La creación del  nuevo grupo de trabajo, en el seno de la Asociación para la Recuperación de la Memoria Histórica (ARMH), denominado TRIÁNGULO AZUL-Memoria de los españoles deportados a campos nazis surge a raíz de una evidencia compartida por expertos, familiares e investigadores: las víctimas españolas del Holocausto son también víctimas del franquismo porque su deportación a los ‘campos de la muerte’ de Hitler se produjo, entre 1940 y 1945, con la complicidad y la colaboración del gobierno de Franco.

Según informan, a través de un comunicado al que ha tenido acceso Diario16 , y tal y como informó en su día este diario, en enero de este año, familiares de una veintena de deportados gallegos se sumaba a la “querella argentina” contra el franquismo, gracias a las gestiones realizadas por la ARMH. Y un mes después, familiares de otra docena de víctimas españolas del Holocausto hacían lo propio en el consulado de la República Argentina en Madrid.

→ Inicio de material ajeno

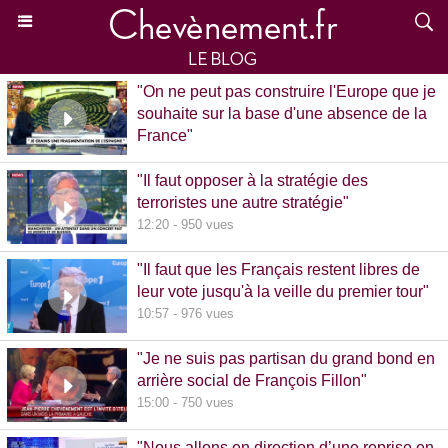
"On ne peut pas construire l'Europe que je
souhaite sur la base d'une absence de la
France"
15:39 - 870 vues
"Il faut opposer à la stratégie des
terroristes une autre stratégie"
12:20 - 950 vues
"Il faut que les Français restent libres de
leur vote jusqu'à la veille du premier tour"
10:57 - 976 vues
"Je ne suis pas partisan du grand bond en
arrière social de François Fillon"
15:00 - 750 vues
"Nous allons en direction d’une reprise en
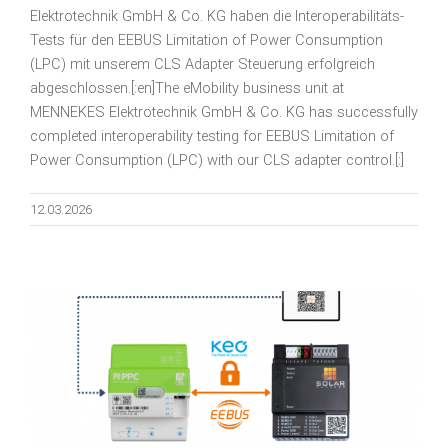
Elektrotechnik GmbH & Co. KG haben die Interoperabilitäts-
Tests für den EEBUS Limitation of Power Consumption
(LPC) mit unserem CLS Adapter Steuerung erfolgreich
abgeschlossen.[:en]The eMobility business unit at
MENNEKES Elektrotechnik GmbH & Co. KG has successfully
completed interoperability testing for EEBUS Limitation of
Power Consumption (LPC) with our CLS adapter control.[:]
12.03.2026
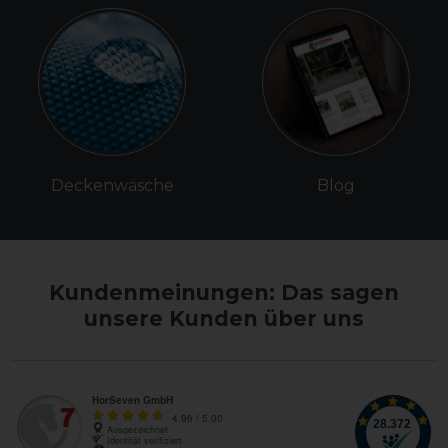
Deckenwäsche
Blog
Kundenmeinungen: Das sagen
unsere Kunden über uns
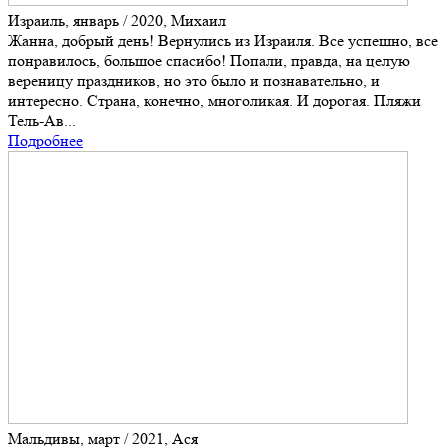
Израиль, январь / 2020, Михаил
Жанна, добрый день! Вернулись из Израиля. Все успешно, все
понравилось, большое спасибо! Попали, правда, на целую
вереницу праздников, но это было и познавательно, и
интересно. Страна, конечно, многоликая. И дорогая. Пляжи
Тель-Ав...
Подробнее
Мальдивы, март / 2021, Ася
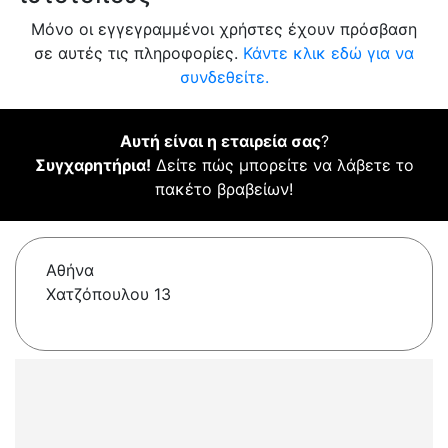
Μόνο οι εγγεγραμμένοι χρήστες έχουν πρόσβαση
σε αυτές τις πληροφορίες.
Κάντε κλικ εδώ για να
συνδεθείτε.
Αυτή είναι η εταιρεία σας
?
Συγχαρητήρια!
Δείτε πώς μπορείτε να λάβετε το
πακέτο βραβείων!
Αθήνα
Χατζόπουλου 13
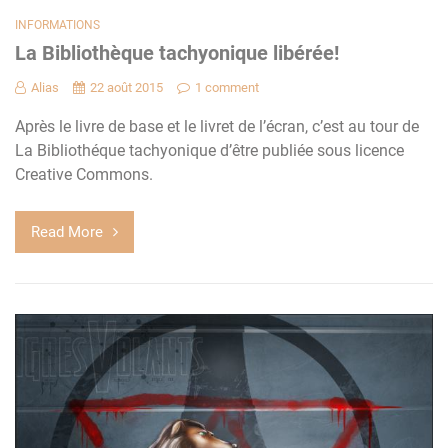
INFORMATIONS
La Bibliothèque tachyonique libérée!
Alias
22 août 2015
1 comment
Après le livre de base et le livret de l’écran, c’est au tour de
La Bibliothéque tachyonique d’être publiée sous licence
Creative Commons.
Read More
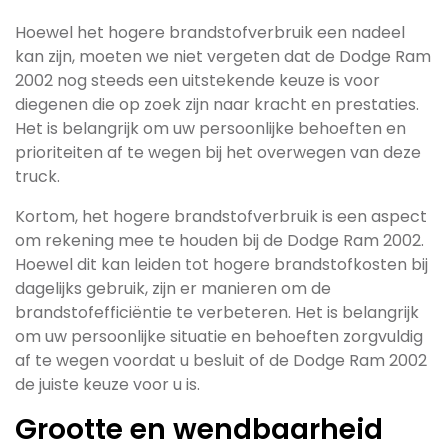
Hoewel het hogere brandstofverbruik een nadeel
kan zijn, moeten we niet vergeten dat de Dodge Ram
2002 nog steeds een uitstekende keuze is voor
diegenen die op zoek zijn naar kracht en prestaties.
Het is belangrijk om uw persoonlijke behoeften en
prioriteiten af te wegen bij het overwegen van deze
truck.
Kortom, het hogere brandstofverbruik is een aspect
om rekening mee te houden bij de Dodge Ram 2002.
Hoewel dit kan leiden tot hogere brandstofkosten bij
dagelijks gebruik, zijn er manieren om de
brandstofefficiëntie te verbeteren. Het is belangrijk
om uw persoonlijke situatie en behoeften zorgvuldig
af te wegen voordat u besluit of de Dodge Ram 2002
de juiste keuze voor u is.
Grootte en wendbaarheid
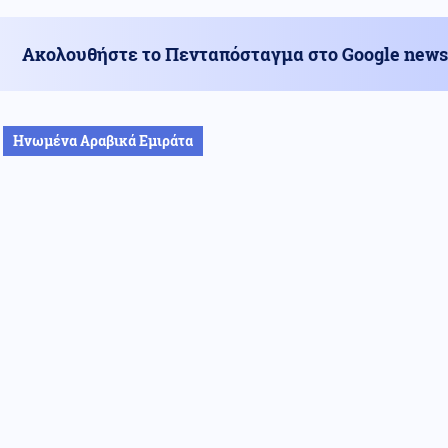
Ακολουθήστε το Πενταπόσταγμα στο Google news
Ηνωμένα Αραβικά Εμιράτα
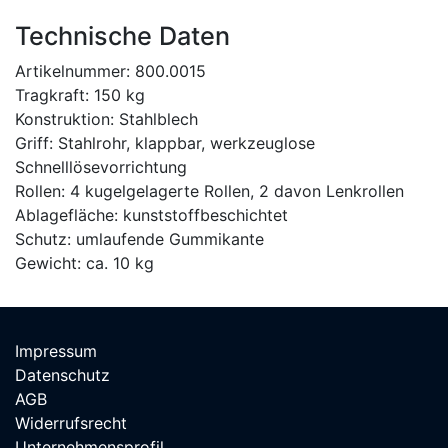
Technische Daten
Artikelnummer: 800.0015
Tragkraft: 150 kg
Konstruktion: Stahlblech
Griff: Stahlrohr, klappbar, werkzeuglose
Schnelllösevorrichtung
Rollen: 4 kugelgelagerte Rollen, 2 davon Lenkrollen
Ablagefläche: kunststoffbeschichtet
Schutz: umlaufende Gummikante
Gewicht: ca. 10 kg
Impressum
Datenschutz
AGB
Widerrufsrecht
Unternehmensprofil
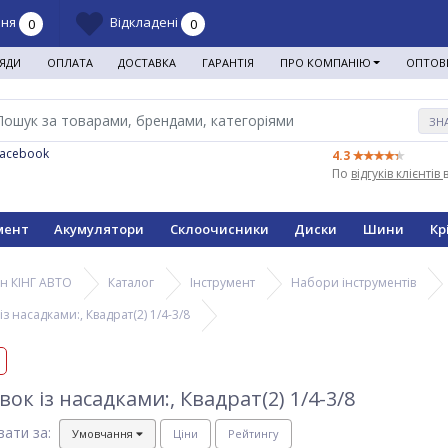
ння
Відкладені
0
0
ЯДИ
ОПЛАТА
ДОСТАВКА
ГАРАНТІЯ
ПРО КОМПАНІЮ
ОПТОВ
ЗН
Facebook
4.3
По
відгуків клієнтів
мент
Акумулятори
Склоочисники
Диски
Шини
Кр
н КІНГ АВТО
Каталог
Інструмент
Набори інструментів
з насадками:, Квадрат(2) 1/4-3/8
ок із насадками:, Квадрат(2) 1/4-3/8
вати за:
Умовчання
Ціни
Рейтингу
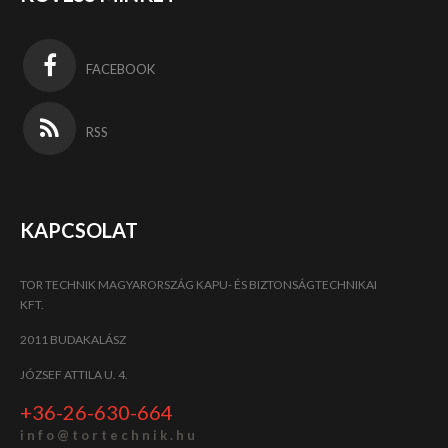
FACEBOOK
RSS
KAPCSOLAT
TOR TECHNIK MAGYARORSZÁG KAPU- ÉS BIZTONSÁGTECHNIKAI
KFT.
2011 BUDAKALÁSZ
JÓZSEF ATTILA U. 4.
+36-26-630-664
i n f o @ t o r t e c h n i k . h u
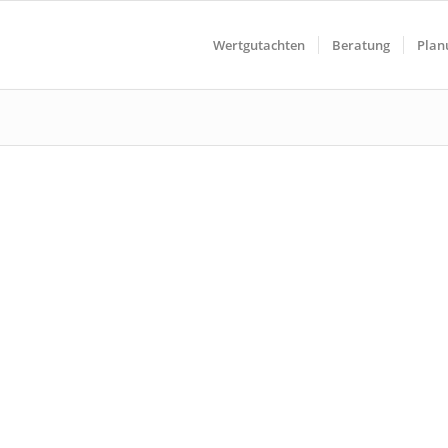
Wertgutachten
Beratung
Plan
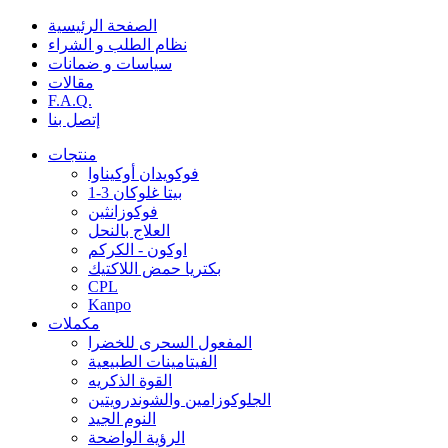
الصفحة الرئيسية
نظام الطلب و الشراء
سياسات و ضمانات
مقالات
F.A.Q.
إتصل بنا
منتجات
فوكويدان أوكيناوا
1-3 بيتا غلوكان
فوكوزانثين
العلاج بالنحل
اوكون - الكركم
بكتريا حمض اللاكتيك
CPL
Kanpo
مكملات
المفعول السحرى للخضرا
الفيتامينات الطبيعية
القوة الذكريه
الجلوكوزامين والشوندرويتين
النوم الجيد
الرؤية الواضحة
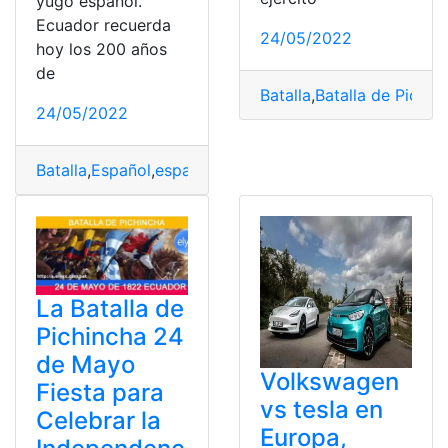
yugo español.
Ecuador recuerda
24/05/2022
hoy los 200 años
de
Batalla
,
Batalla de Pichin
24/05/2022
Batalla
,
Español
,
españoles
,
Liberación
,
pichincha
La Batalla de
Pichincha 24
de Mayo
Volkswagen
Fiesta para
vs tesla en
Celebrar la
Europa,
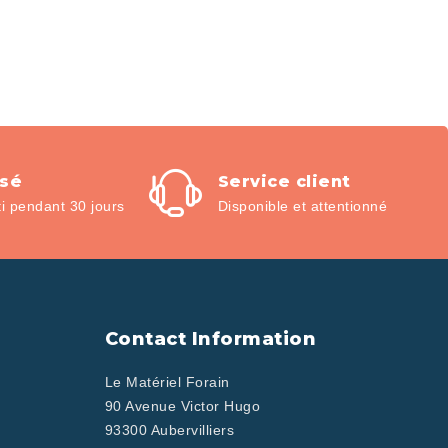
isé
Service client
 pendant 30 jours
Disponible et attentionné
Contact Information
Le Matériel Forain
90 Avenue Victor Hugo
93300 Aubervilliers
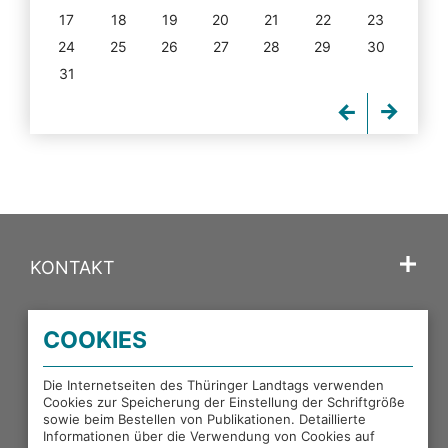
17
18
19
20
21
22
23
24
25
26
27
28
29
30
31
KONTAKT
SPRACHE
COOKIES
PORTALE DES THÜRINGER LANDTAGS
Die Internetseiten des Thüringer Landtags verwenden
Cookies zur Speicherung der Einstellung der Schriftgröße
sowie beim Bestellen von Publikationen. Detaillierte
EXTERNE LINKS
Informationen über die Verwendung von Cookies auf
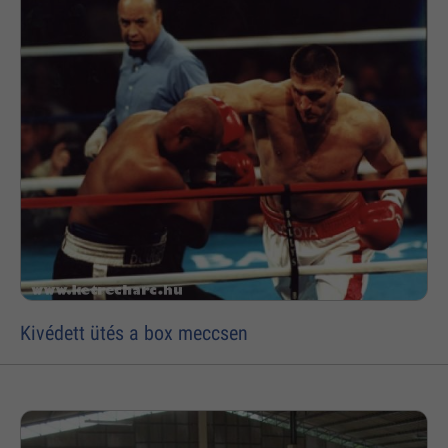
Kivédett ütés a box meccsen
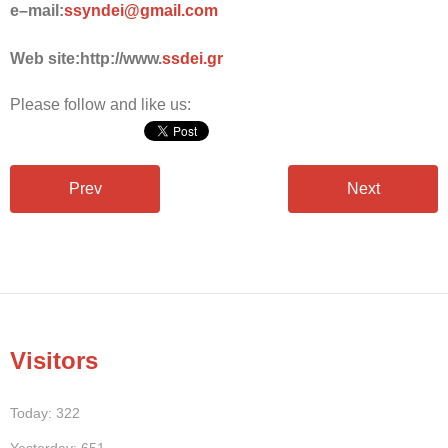
e
–
mail
:
ssyndei
@
gmail
.
com
Web site:http://www.
ssdei
.
gr
Please follow and like us:
Prev
Next
Visitors
Today: 322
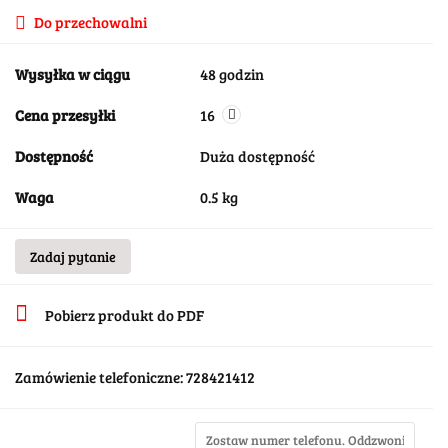
Do przechowalni
Wysyłka w ciągu
48 godzin
Cena przesyłki
16
Dostępność
Duża dostępność
Waga
0.5 kg
Zadaj pytanie
Pobierz produkt do PDF
Zamówienie telefoniczne: 728421412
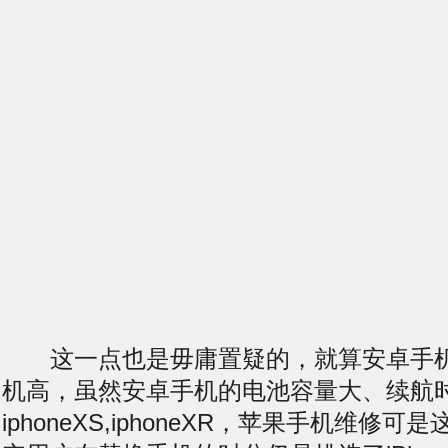
这一点也是毋庸置疑的，就算安卓手机
机高，虽然安卓手机的电池容量大、续航
iphoneXS,iphoneXR，苹果手机维修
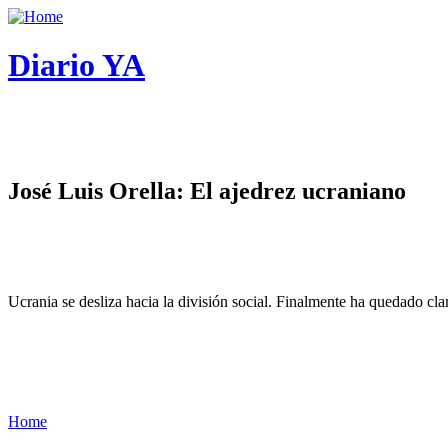
Diario YA
José Luis Orella: El ajedrez ucraniano
Ucrania se desliza hacia la división social. Finalmente ha quedado cl
Home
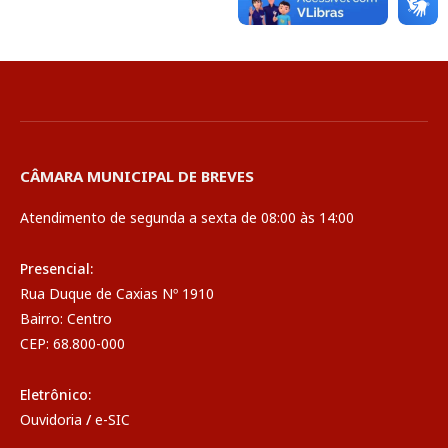
CÂMARA MUNICIPAL DE BREVES
Atendimento de segunda a sexta de 08:00 às 14:00
Presencial:
Rua Duque de Caxias Nº 1910
Bairro: Centro
CEP: 68.800-000
Eletrônico:
Ouvidoria
/
e-SIC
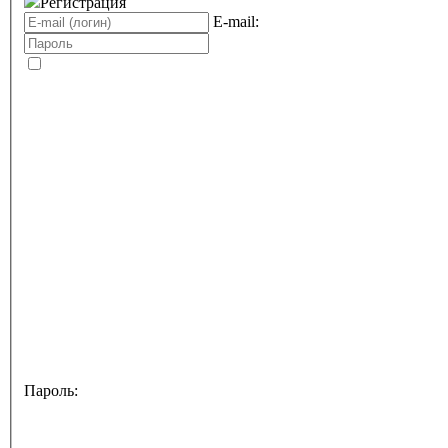
Регистрация
E-mail:
Пароль:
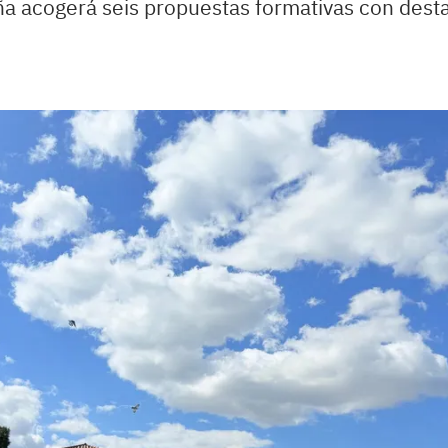
deña acogerá seis propuestas formativas con des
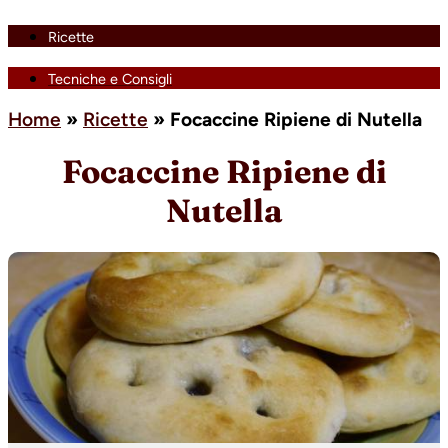
Ricette
Tecniche e Consigli
Home
»
Ricette
»
Focaccine Ripiene di Nutella
Focaccine Ripiene di
Nutella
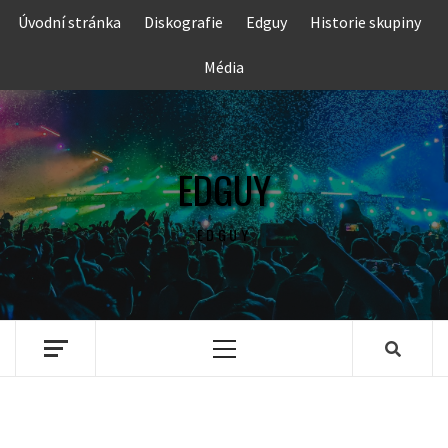
Skip
Úvodní stránka
Diskografie
Edguy
Historie skupiny
to
content
Média
EDGUY
EDGUY
Primary
Menu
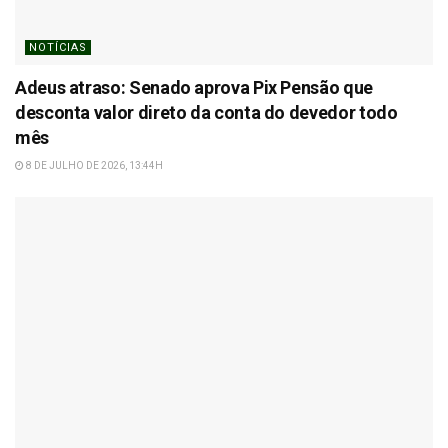
NOTÍCIAS
Adeus atraso: Senado aprova Pix Pensão que
desconta valor direto da conta do devedor todo
mês
8 DE JULHO DE 2026, 13:44H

Según explica la  ARMH,  la “corresponsabilidad” del régimen franquista con la Alemania nazi en la deportación de más de 9.300 españoles a campos de concentración y la imperiosa necesidad de mantener viva su memoria, luchando así contra el olvido imperdonable impuesto durante décadas, han sido cuestiones fundamentales para la puesta en marcha de esta iniciativa.

Además, este 5 de mayo se conmemora precisamente el 75 aniversario de la liberación de los campos de concentración austríacos de Gusen y Mauthausen, a donde fueron a parar la mayoría de nuestros deportados, alrededor de 7.500 españoles. Dos de cada tres no salieron con vida de aquel infierno. De hecho, sólo en el campo de concentración de Gusen fueron exterminados cerca de 4.000 españoles.

Por ello, afirman desde la ARMH, el Manifiesto fundacional del grupo “TRIÁNGULO AZUL” de la ARMH hace mención expresa a la colaboración en pie de igualdad con otras entidades y asociaciones con las que comparten objetivos “y muy especialmente -dicen- con el Comité Memorial de Gusen”.

Gusen, el Campo Olvidado

Gusen, que está a unos 4 kilómetros de Mauthausen, es conocido como “El Campo Olvidado” (The Forgotten Camp). A pesar de haber sido un campo mayor que Mauthausen, tanto en dimensiones como en número de prisioneros y víctimas, su historia fue prácticamente borrada del mapa por la acción del Ejército Rojo, en una primera etapa, y la inacción o dejación de funciones del gobierno austríaco hasta hace bien poco.

Gracias al trabajo incansable contra viento y marea de algunos supervivientes y de un pequeño grupo de voluntarios locales, reunidos en torno al Comité Memorial de Gusen, se ha conseguido recuperar una parte de la Memoria de ese campo en el que perdieron la vida cerca de 4.000 españoles.

En las tareas de recuperación de la Memoria del campo de Gusen, el gobierno de España sencillamente nunca ha participado. De ahí que el TRIÁNGULO AZUL de la ARMH establezca en su hoja de ruta constituyente como línea prioritaria la colaboración activa con el Comité Memorial de Gusen. Y todo ello sin abandonar, por supuesto, la relación con los Comités de otros campos a los que fueron deportados el resto de españoles, como por ejemplo el castillo de Hartheim, Buchenwald, Ravensbrück (el campo de las mujeres, doblemente olvidadas), Dachau, Neuengamme, Sachsenhausen, Auschwitch o Flossenburg.

Las Stolperstein o piedras de la Memoria

Otra de las líneas prioritarias del TRIÁNGULO AZUL será trabajar activamente por la preservación de los denominados Lugares de la Memoria, recuperando los pocos edificios que quedan en pie del campo de concentración de Gusen o promoviendo la colocación de las Stolperstein (piedras de la Memoria), del artista alemán Gunter Demnig, en las proximidades de aquellos lugares donde vivían o trabajaban las víctimas de los nazis.

Alrededor de 75.000 Stolperstein se han instalado ya por calles y plazas de toda Europa, mientras que en España el número de estos pequeños monumentos dedicados a nuestros deportados no alcanza la cifra de 300.

Contra el discurso del odio. Nunca más

El TRIÁNGULO AZUL de la ARMH hace suya también la divulgación de la Memoria de nuestros deportados y se compromete formalmente a presionar a los gobiernos y a las distintas administraciones competentes para alcanzar sus objetivos, “y muy especialmente al gobierno de España”, apuntan. Su Manifiesto fundacional destaca la necesidad de combatir con total rotundidad el discurso del odio contraponiendo el ejemplo vital que nos dieron los deportados españoles a campos nazis antes, durante y después del Holocausto. “Su Memoria nos obliga a seguir reivindicando –dicen que algo así no puede volver a suceder NUNCA MÁS”.